Friday Fun: Cooking at the Library

Did you guys know that Julia Child is a YouTube star? Not quite on the order of Keyboard Cat, but nonetheless, you can watch the French Chef herself on YouTube. I know this because when I took Reference for my MLS at Simmons, we had to find videos of Julia Child for an assignment about online reference. It’s really not that hard. Here’s Julia making (misspelled in the title!) omelets.

Also, did you know that you can check out cookbooks at your local library? If you want some new holiday recipes, let’s say, but don’t feel like shelling out for a book you’ll only use a few times a year, or you live in a small apartment and don’t have room for more cookbooks, or you just want to try something new without committing, you can borrow a cookbook from the library! I searched my local public library catalog (the Merrimack Valley Library Consortium) and found more than 2,600 results with a keyword search for “cookbook” and more than 3,100 results with a subject search for “cookery.”
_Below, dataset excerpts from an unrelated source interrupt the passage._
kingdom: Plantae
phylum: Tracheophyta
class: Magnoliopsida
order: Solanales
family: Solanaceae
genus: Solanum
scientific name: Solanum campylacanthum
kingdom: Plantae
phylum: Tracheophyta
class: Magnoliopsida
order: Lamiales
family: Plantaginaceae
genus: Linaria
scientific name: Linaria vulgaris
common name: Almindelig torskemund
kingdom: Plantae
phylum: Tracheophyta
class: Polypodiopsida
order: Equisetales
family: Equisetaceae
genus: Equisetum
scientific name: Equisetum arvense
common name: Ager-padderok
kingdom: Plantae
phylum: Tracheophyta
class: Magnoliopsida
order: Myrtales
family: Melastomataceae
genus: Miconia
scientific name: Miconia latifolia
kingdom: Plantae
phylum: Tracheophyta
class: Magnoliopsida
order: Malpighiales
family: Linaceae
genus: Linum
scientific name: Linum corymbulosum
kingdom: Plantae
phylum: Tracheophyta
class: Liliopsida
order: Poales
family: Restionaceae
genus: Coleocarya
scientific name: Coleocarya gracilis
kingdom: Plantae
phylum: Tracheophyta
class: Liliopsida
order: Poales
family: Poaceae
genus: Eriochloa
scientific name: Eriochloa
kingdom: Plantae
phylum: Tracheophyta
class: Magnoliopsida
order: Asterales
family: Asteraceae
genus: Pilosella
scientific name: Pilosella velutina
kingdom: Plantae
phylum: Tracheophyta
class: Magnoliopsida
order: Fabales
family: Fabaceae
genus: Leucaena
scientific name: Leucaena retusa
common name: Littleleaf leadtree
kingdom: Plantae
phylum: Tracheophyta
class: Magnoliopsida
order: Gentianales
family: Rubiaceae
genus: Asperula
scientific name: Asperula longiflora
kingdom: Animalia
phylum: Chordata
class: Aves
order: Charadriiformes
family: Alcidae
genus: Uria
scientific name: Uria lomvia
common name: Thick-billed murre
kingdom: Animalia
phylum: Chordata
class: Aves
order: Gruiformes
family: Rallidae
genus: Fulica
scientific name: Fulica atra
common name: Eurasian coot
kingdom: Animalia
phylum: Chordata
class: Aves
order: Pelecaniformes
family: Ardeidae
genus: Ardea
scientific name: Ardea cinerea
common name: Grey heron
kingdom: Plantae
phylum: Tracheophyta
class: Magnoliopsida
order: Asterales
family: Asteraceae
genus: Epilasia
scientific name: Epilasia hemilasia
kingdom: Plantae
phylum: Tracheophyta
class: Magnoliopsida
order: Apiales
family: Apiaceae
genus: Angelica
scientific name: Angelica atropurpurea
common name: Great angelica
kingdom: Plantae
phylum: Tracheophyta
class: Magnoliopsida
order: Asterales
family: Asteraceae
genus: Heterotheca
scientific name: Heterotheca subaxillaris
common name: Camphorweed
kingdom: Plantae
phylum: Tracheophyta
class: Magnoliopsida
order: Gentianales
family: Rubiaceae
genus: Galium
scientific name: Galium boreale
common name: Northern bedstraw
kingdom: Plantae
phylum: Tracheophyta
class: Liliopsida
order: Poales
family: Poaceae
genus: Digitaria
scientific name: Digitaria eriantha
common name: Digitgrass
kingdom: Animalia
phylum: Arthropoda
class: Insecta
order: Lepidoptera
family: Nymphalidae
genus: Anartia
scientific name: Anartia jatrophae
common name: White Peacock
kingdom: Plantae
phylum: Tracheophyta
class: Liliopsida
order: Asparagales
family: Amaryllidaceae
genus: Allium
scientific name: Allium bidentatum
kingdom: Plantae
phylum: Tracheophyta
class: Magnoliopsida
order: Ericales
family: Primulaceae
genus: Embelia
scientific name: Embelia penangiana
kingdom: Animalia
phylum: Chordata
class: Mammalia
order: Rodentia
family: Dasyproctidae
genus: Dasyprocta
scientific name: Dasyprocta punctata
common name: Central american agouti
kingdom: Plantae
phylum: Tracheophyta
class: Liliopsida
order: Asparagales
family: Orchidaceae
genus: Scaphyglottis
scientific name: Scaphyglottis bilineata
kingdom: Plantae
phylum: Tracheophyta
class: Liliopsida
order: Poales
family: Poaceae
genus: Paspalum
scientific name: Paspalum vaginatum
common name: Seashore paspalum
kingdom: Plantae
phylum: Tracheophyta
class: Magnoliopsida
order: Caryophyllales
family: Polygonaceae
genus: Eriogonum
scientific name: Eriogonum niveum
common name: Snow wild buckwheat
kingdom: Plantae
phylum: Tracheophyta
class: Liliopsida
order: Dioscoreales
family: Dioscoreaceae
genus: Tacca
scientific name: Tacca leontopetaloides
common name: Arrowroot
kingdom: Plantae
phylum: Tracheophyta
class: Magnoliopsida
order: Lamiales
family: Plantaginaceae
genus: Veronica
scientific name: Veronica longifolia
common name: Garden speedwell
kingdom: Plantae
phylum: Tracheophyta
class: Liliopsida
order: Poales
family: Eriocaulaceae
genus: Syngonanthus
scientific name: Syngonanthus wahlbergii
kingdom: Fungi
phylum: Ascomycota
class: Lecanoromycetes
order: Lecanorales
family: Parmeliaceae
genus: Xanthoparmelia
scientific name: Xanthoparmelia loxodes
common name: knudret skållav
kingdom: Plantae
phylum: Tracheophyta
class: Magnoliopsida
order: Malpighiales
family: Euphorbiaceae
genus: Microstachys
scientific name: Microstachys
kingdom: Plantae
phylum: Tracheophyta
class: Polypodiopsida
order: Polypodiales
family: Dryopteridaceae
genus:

Why “cookery,” you ask? Because the Library of Congress is weird. The subject heading for what you and I would call “cooking” was “cookery” up until 2009 (warning: that link is to a PDF). It’s been changed, but these things take a while to filter down, and that’s maybe why you shouldn’t attempt a subject keyword search on your library’s online catalog unless you know the official subject heading you’re looking for–and who does? Instead you might try looking at the 641 section if your library uses Dewey (most American public libraries) or TX642-840 if they use Library of Congress Classification (most American academic libraries). You could also visit the Schlesinger Library at the Radcliffe Institute in Cambridge and look at their culinary collection, one of the best anywhere.